Government has remained largely passive. In the face of the electricity crisis, a State of Emergency was declared, prompting commentators to must that the ruling party called its own policies disastrous. 

Commander in Chief Malema. Photo eNCA Wikipedia CC BY 3.0

Now the populist leader, Julius Malema, stepped to the fore. The self-styled Commander in Chief of the red-clad Economic Freedom Fighters, beset with an inability to garner enough votes to change policies, announced a national stay-away on March 20 to end electricity cuts and to force President Ramaphosa to resign. Airports, small businesses, and shopping mall owners were warned to close or else... Used tires were stacked in a number of strategic areas, apparently for barricades on Monday. 

An analyst pointed out that Malema's plan largely parallels that of Mussolini - to take advantage of disorder and confusion to achieve by force what he could not do through the ballot box. 

Opposition leaders applied for legal interdicts. The immensely powerful National Taxi Owners' Association refused to even discuss participation in the stay-away, claiming that the economy should not face yet another shock. 
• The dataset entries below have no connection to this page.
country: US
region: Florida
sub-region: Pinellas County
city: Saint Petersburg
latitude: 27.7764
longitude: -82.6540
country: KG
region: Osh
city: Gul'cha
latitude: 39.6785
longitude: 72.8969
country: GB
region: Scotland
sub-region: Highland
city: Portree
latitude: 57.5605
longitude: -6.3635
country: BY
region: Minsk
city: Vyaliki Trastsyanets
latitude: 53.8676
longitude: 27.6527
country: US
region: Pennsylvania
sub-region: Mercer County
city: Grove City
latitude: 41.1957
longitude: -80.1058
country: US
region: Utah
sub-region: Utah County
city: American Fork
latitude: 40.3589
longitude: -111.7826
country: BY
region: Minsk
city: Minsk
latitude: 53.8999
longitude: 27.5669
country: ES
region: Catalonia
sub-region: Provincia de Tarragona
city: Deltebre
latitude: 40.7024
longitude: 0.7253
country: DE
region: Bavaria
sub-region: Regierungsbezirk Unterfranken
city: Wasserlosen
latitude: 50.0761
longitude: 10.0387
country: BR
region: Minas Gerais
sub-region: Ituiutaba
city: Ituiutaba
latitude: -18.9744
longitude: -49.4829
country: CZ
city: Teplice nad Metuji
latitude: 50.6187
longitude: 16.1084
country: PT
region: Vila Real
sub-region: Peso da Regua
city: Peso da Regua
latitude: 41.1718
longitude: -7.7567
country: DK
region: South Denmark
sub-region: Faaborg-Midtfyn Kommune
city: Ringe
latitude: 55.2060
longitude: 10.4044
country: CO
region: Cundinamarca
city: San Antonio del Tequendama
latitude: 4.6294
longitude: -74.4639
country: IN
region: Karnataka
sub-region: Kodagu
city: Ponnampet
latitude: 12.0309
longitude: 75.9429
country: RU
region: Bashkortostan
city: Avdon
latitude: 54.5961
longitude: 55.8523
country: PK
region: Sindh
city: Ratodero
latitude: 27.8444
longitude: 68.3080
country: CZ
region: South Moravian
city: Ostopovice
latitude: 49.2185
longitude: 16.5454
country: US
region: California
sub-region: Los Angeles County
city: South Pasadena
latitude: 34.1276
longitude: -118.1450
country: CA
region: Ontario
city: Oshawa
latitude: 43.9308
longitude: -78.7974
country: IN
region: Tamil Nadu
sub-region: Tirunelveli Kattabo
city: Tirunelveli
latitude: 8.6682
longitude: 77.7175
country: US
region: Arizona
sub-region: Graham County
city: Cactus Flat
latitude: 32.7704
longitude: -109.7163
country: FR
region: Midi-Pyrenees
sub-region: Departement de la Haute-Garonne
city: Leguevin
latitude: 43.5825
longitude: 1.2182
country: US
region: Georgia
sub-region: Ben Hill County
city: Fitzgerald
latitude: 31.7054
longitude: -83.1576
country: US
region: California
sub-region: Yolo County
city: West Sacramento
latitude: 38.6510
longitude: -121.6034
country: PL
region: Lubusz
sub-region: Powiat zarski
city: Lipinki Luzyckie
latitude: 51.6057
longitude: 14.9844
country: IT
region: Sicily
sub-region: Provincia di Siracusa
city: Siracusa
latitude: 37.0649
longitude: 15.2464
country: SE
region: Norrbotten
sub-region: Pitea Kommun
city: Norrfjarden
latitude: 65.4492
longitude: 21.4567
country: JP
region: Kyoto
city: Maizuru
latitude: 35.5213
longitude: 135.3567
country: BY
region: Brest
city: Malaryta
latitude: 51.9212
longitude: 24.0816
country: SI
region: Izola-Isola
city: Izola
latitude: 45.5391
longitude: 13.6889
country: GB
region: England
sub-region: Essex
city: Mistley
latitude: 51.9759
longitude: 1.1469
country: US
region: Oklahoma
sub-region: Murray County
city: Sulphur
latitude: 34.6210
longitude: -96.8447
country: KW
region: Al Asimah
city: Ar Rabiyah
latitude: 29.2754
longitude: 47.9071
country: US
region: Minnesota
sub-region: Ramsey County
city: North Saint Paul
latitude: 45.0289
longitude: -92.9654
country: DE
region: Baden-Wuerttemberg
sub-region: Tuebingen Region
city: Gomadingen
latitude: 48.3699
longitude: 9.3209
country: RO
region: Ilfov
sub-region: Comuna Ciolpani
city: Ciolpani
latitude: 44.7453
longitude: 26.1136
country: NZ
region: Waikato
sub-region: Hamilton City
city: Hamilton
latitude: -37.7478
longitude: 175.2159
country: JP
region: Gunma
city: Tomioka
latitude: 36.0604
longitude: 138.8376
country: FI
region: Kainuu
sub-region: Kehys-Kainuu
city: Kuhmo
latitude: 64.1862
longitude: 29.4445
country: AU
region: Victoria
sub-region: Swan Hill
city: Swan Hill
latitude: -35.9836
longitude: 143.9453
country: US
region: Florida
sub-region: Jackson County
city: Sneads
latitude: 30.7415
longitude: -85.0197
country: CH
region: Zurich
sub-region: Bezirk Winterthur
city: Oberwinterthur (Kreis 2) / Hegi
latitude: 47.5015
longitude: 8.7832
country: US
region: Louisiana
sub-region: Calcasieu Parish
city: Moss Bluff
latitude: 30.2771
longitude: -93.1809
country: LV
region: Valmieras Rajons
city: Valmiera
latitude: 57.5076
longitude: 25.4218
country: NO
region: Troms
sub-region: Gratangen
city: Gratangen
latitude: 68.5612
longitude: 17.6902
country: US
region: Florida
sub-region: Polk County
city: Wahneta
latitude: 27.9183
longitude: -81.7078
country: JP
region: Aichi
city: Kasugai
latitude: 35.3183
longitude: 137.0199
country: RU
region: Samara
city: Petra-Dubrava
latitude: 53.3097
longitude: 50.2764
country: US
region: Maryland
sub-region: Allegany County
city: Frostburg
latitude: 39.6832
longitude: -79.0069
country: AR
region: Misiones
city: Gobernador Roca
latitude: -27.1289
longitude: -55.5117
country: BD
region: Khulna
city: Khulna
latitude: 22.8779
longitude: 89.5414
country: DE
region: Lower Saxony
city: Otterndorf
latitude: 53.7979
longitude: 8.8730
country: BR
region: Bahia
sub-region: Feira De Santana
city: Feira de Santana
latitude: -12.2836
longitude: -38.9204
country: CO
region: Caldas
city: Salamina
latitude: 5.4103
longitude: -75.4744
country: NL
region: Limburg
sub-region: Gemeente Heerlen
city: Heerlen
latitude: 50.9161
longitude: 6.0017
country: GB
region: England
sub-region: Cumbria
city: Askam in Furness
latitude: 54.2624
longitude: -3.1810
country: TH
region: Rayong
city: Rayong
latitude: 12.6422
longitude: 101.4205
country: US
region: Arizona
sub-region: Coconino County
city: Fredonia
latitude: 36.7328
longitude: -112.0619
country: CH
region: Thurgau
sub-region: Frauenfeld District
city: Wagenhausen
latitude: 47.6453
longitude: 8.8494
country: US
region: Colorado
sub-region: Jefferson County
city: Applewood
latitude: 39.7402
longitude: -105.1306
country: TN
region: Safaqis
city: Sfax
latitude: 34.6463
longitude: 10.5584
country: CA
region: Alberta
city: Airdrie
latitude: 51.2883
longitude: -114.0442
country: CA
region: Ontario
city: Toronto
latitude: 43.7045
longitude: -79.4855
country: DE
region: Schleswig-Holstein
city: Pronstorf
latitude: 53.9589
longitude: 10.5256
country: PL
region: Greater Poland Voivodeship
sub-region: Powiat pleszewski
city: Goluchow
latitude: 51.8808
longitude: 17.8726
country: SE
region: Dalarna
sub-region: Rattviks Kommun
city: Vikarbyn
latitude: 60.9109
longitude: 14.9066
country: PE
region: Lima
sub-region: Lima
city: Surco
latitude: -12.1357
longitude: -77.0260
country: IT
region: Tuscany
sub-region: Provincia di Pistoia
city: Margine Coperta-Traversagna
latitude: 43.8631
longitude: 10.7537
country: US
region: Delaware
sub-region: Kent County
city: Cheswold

Community leaders in KwaZulu, some of them having seen Health strikers off hospital premises, now warned the EFF that any unrest will be met by community action, and that looting will be stopped. And, belatedly, President Ramaphosa called for calm while warning that public disorder was not a political protest and that the security forces would act appropriately. 

Amidst protests that public demonstrations are expressions of political opinion and fears of violent intimidation and looting, South Africans will hunker down and hope. 

And, as a pensioner, how do I stay away from retirement status?